----- AVAILABLE RECORDS -----
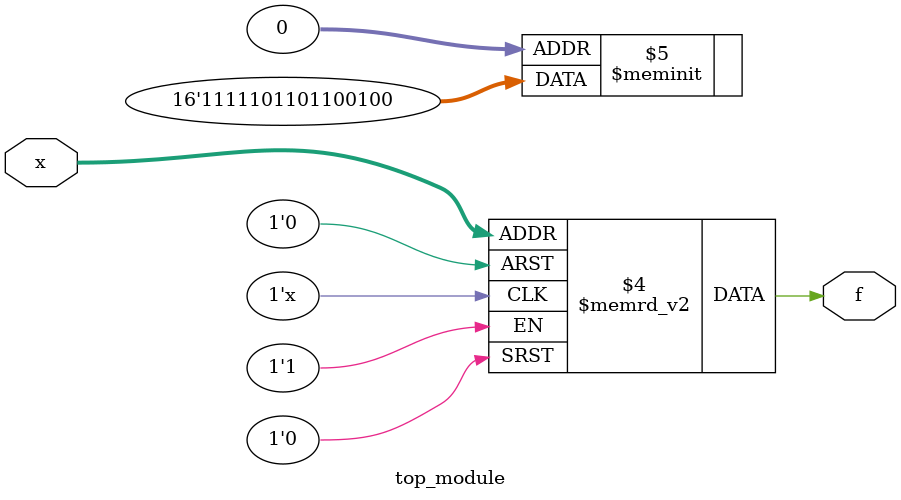
<source format=sv>
module top_module (
    input [4:1] x,
    output logic f
);


always_comb begin
    case (x)
        // x[3]x[4]   00 01 11 10
        4'b0000, 4'b0001: f = 0;
        4'b0010, 4'b0110: f = 1;
        4'b0011, 4'b0111: f = 0;
        4'b0100, 4'b1010: f = 0;
        4'b0101, 4'b1011: f = 1;
        4'b1000, 4'b1001, 4'b1100, 4'b1101: f = 1;
        default: f = 1; // For don't-care values
    endcase
end


endmodule

</source>
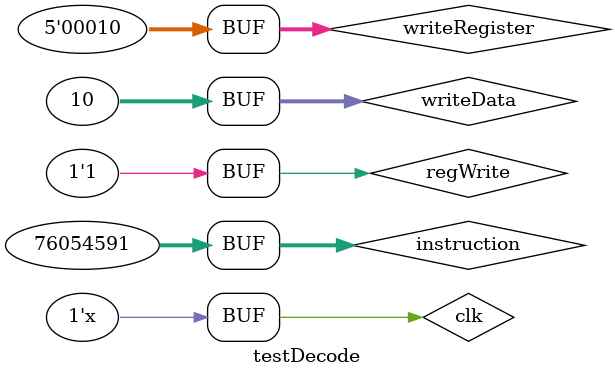
<source format=v>
`timescale 1ns / 1ps


module testDecode;

	// Inputs
	reg [31:0] instruction;
	reg [31:0] writeData;
	reg [4:0] writeRegister;
	reg clk;
	reg regWrite;

	// Instantiate the Unit Under Test (UUT)
	decode uut (
		.instruction(instruction), 
		.writeData(writeData), 
		.writeRegister(writeRegister), 
		.clk(clk), 
		.regWrite(regWrite)
	);

	initial begin
		// Initialize Inputs
		instruction =32'b 000001_00100_01000_10000_00000_111111;
		writeData = 10;
		writeRegister = 2;
		clk = 0;
		regWrite = 1;
		// Wait 100 ns for global reset to finish
		#100;
        
		// Add stimulus here

	end
	always
	begin
		#50
		clk = ~clk;
	end
      
endmodule


</source>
-----
#### WORK REQUIRED:
Exact output of each line above is wanted, without the pictures.

#### EXERCISE RESPONSE:
<source format=sv>
module top_module (
    input [4:1] x,
    output logic f
);


always_comb begin
    case (x)
        // x[3]x[4]   00 01 11 10
        4'b0000, 4'b0001: f = 0;
        4'b0010, 4'b0110: f = 1;
        4'b0011, 4'b0111: f = 0;
        4'b0100, 4'b1010: f = 0;
        4'b0101, 4'b1011: f = 1;
        4'b1000, 4'b1001, 4'b1100, 4'b1101: f = 1;
        default: f = 1; // For don't-care values
    endcase
end


endmodule

</source>
<source format=v>
`timescale 1ns / 1ps


module testDecode;

	// Inputs
	reg [31:0] instruction;
	reg [31:0] writeData;
	reg [4:0] writeRegister;
	reg clk;
	reg regWrite;

	// Instantiate the Unit Under Test (UUT)
	decode uut (
		.instruction(instruction), 
		.writeData(writeData), 
		.writeRegister(writeRegister), 
		.clk(clk), 
		.regWrite(regWrite)
	);

	initial begin
		// Initialize Inputs
		instruction =32'b 000001_00100_01000_10000_00000_111111;
		writeData = 10;
		writeRegister = 2;
		clk = 0;
		regWrite = 1;
		// Wait 100 ns for global reset to finish
		#100;
        
		// Add stimulus here

	end
	always
	begin
		#50
		clk = ~clk;
	end
      
endmodule


</source>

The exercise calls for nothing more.